# "Blue Marlana" 10/12/2013



## DISANTO (Oct 1, 2007)

Headed out Friday evening to swordfish at the spur. Stopped on the way out and put our limit (4) of red snapper in the box. Marlana wants to try and grill 'em whole on the egg. They are all 10 lbs, don't know how that's going to work. At dark, we were around the elbow when the engine started to vibrate. I shut them down, and realized we had something in the props. We turned on the underwater lights to get a better view, but noticed several small sharks circling the boat. (Not big, but capable of biting small pieces off me). So, we decided to just enjoy the flat calm seas and celebrate our anniversary with a cocktail or two. It was an amazing night on the water. At first light we still had three sharks around, but I mustered up the courage to jump in so we could start trolling. I cut a HUGE green fishing net from the shaft and props while admiring all the ghostly shapes beneath me. We fished hard all day, and scraped together a nice box of fish. Nothing huge, but good eating. Mahi's were all mid 20's, and the hoo was 43.5. We hooked three white marlin, but caught zero! They certainly got the best of us. The highlight of the trip was seeing Aqua Viva's marlin up close and personal. Nice job guys! We worked the nipple near the end of the day, but kept getting molested by weehoos and cudas. Decided to head to the dock for some awesome food and festivities at the Steve Kaiser weigh in. Great tournament, great time on the water. We miss our friend and fisherman, Steve. We were all remembering him this weekend for sure. Tight lines! Dave


----------



## fishsticker (Jan 11, 2009)

Glad you came back without missing any appendages.

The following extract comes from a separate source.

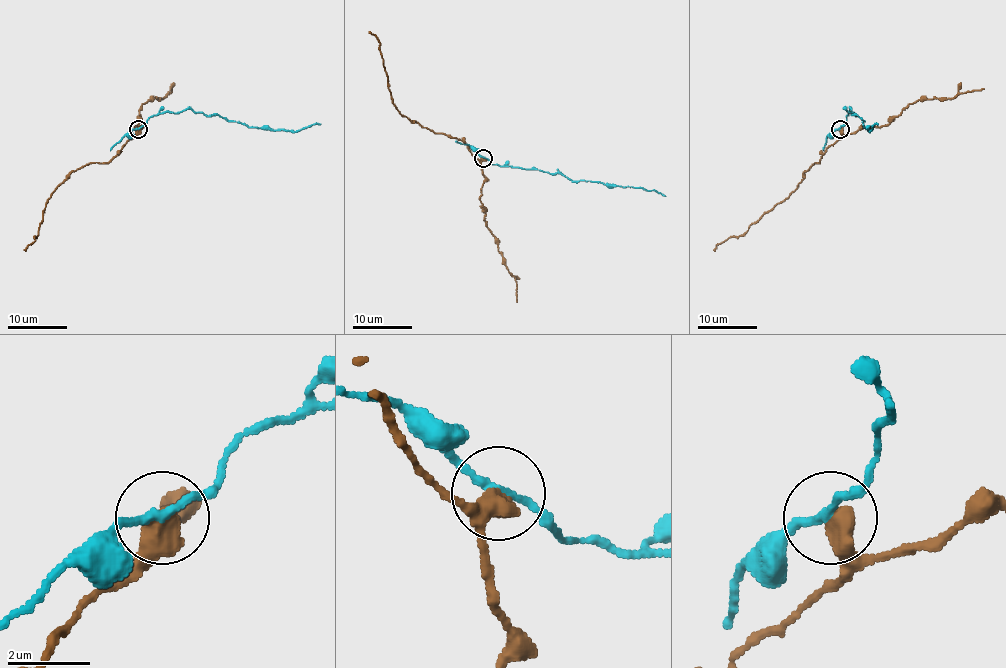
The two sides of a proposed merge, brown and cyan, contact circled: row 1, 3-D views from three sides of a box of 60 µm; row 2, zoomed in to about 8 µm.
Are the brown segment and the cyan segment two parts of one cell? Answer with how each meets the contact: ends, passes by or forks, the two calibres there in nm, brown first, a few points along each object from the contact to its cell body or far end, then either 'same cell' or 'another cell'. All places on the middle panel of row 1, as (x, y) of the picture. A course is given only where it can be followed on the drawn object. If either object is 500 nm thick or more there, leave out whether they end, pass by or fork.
650/180 nm | brown via (483, 157), (477, 159), (461, 140), (435, 134), (411, 122), (398, 110), (390, 94), (377, 38), (368, 32) | cyan via (483, 157), (495, 165), (562, 174), (573, 181), (644, 188), (665, 196) | another cell

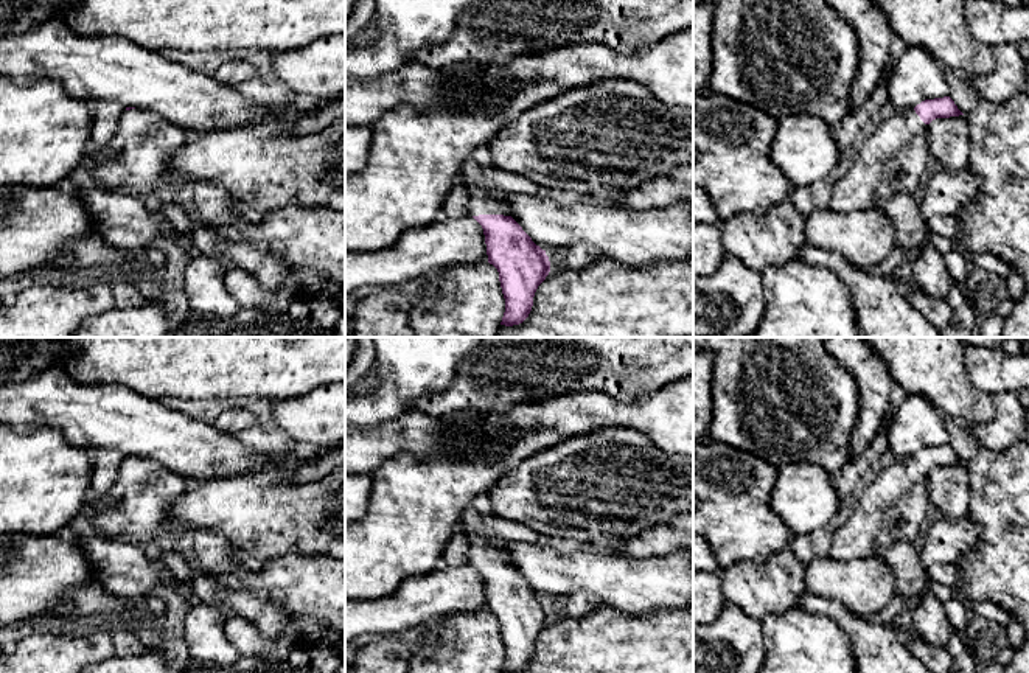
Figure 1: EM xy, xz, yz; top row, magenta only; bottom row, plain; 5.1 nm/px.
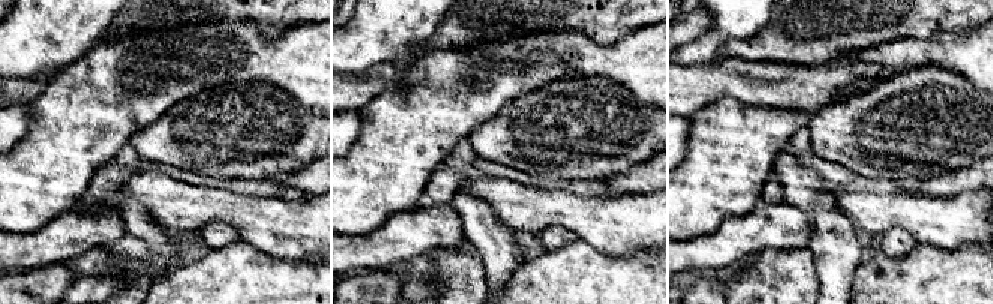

Never know whats going to happen out there. Nice wahoo.


----------



## Tobiwan (Apr 27, 2012)

Good job you two!! Always find a way to put fish in the boat.


----------



## Kim (Aug 5, 2008)

Great post


----------



## dailysaw (Jan 22, 2008)

Well done! Your good luck charm always finds a way to get it done. Congrats on the awesome anniversary trip


----------



## Scruggspc (Mar 20, 2013)

Gotta love having 500 to 2000' of abyss bow you!


----------



## MSViking (Oct 11, 2007)

Good job! I sooo hate it when something gets caught in the prop like that! While I was once a diver an avid speargun hunter, those days are behind me now. For whatever reason it freaks me out to snorkel under boat offshore especially in low light situations. Glad you were able to take care of it!


----------